Melihat hasil lukisan yang dibuat oleh Orang Dengan Gangguan Jiwa yang beranekaragam, rasanya tidak adil jika mengharapkan hasil lukisan yang memukau seperti pelukis-pelukis pada umumnya. Karena sebelumnya tidak ada pengalaman bagi mereka untuk belajar teknik mewarna, teknik melukis. Alasan utama adalah karena kondisi mereka dalam keadaan tidak labil.
Sesungguhnya tidak ada ekspresi yang rumit, karya mereka menyerupai dan masih bisa dinikmati walaupun terlihat ganjil dan tidak seimbang, keganjilan tersebut bukan hal yang sengaja, melainkan memang demikian adanya.
Kegiatan melukis terhadap mereka pasien Orang Dengan Gangguan Jiwa hanya untuk menjaga ingatan. Ingatan-ingatan tersebut mereka tuangkan dalam kanvas atau kertas.
Perihal seni di dalam rumah sakit jiwa nyatanya belum terlaksana dengan baik. Padahal banyak rumah sakit jiwa di Indonesia yang menempatkan seni sebagai aktivitas rutin bagi pasien ODGJ. Misalnya  RSJ. Dr. Soeharto Heerdjan Jakarta. Wediodiningrat Lawang. RSJ Dr. Radjiman. Kedua rumah sakit tersebut menempatkan seni sebagai kebiasaan sehari-hari bagi para ODGJ di ruang rehabilitasi.
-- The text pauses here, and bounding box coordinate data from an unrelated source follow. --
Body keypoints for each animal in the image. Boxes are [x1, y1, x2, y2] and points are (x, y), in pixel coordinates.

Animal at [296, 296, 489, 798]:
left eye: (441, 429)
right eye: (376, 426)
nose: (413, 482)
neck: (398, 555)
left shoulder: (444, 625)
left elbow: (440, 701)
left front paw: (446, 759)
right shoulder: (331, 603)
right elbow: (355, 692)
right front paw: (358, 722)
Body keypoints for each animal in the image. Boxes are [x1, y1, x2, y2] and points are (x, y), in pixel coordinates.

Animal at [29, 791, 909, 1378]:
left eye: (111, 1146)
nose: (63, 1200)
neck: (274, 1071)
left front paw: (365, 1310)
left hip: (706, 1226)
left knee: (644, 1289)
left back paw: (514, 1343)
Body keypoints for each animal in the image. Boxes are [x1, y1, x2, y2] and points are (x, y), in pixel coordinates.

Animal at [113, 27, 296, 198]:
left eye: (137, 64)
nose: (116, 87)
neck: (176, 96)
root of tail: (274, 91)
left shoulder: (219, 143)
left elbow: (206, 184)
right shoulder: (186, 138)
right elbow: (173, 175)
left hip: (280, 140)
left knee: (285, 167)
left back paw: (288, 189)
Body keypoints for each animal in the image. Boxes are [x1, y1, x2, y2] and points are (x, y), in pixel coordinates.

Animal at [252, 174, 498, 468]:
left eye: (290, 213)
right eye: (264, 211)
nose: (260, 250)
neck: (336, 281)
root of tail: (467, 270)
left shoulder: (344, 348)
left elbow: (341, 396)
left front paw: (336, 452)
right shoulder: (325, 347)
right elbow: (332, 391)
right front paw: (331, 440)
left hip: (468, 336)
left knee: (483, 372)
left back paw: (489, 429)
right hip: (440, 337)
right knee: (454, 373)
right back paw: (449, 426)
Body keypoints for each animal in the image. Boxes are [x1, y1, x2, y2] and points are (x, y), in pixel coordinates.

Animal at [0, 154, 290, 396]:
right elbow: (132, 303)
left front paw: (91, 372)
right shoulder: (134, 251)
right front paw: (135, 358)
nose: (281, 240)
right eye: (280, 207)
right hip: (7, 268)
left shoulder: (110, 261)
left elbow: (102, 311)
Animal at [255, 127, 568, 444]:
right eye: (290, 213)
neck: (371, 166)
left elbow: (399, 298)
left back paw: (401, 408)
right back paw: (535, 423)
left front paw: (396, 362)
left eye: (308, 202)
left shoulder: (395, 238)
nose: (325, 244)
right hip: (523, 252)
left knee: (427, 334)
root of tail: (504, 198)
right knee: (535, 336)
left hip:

Karya-karya pasien Orang Dengan Gangguan Jiwa dipamerkan dalam Festival Bebas Batas bertajuk pameran Pokok di Ambang Batas, Galeri Nasional Jakarta dan Pameran Meneroka Batas di ISI Surakarta.
Pameran tersebut diadakan oleh pemerintah dalam hal ini adalah Direktorat Kesenian, Direktorat Jenderal Kebudayaan. Kementrian Pendidikan dan Kebudayaan Indonesia.
Dikutif dari sambutan Menteri Pendidikan dan Kebudayaan Republik Indonesia, Muhajir Effendi, beliau mengatakan bahwasannya irisan antara seni tidak hanya berada dalam wilayah terapi. Karya-karya dalam pameran Festival Bebas Batas tidak dibaca sebagai sebuah diagnose kesehatan melainkan sebuah produk pendidikan bernilai artistic.
Sesungguhnya yang menyebabkan ODGJ terjerumus makin dalam ke stigma dan prasangka adalah diri kita sendiri yang gagal memahami mereka. Ketidakpahaman itulah mendorong kita untuk melakukan hal-hal yang lebih buruk seperti memasung. Karena masih ada anggapan mereka sangat berbahaya dan bebas dari tanggung jawab.
Dalam banyak kasus stigma dan prasangka dari lingkungan di luar rumah sakit jiwa sering mendorong ketidakstabilan para ODGJ. Tidak sedikit ODGJ yang baik-baik saja saat di rumah sakit jiwa namun kembali bermasalah ketika kembali ke lingkungannya.
Dan pada akhirnya kita hendaknya menyadari bahwa stigma terhadap Orang Dengan Gangguan Jiwa adalah sumber diskriminasi untuk mereka.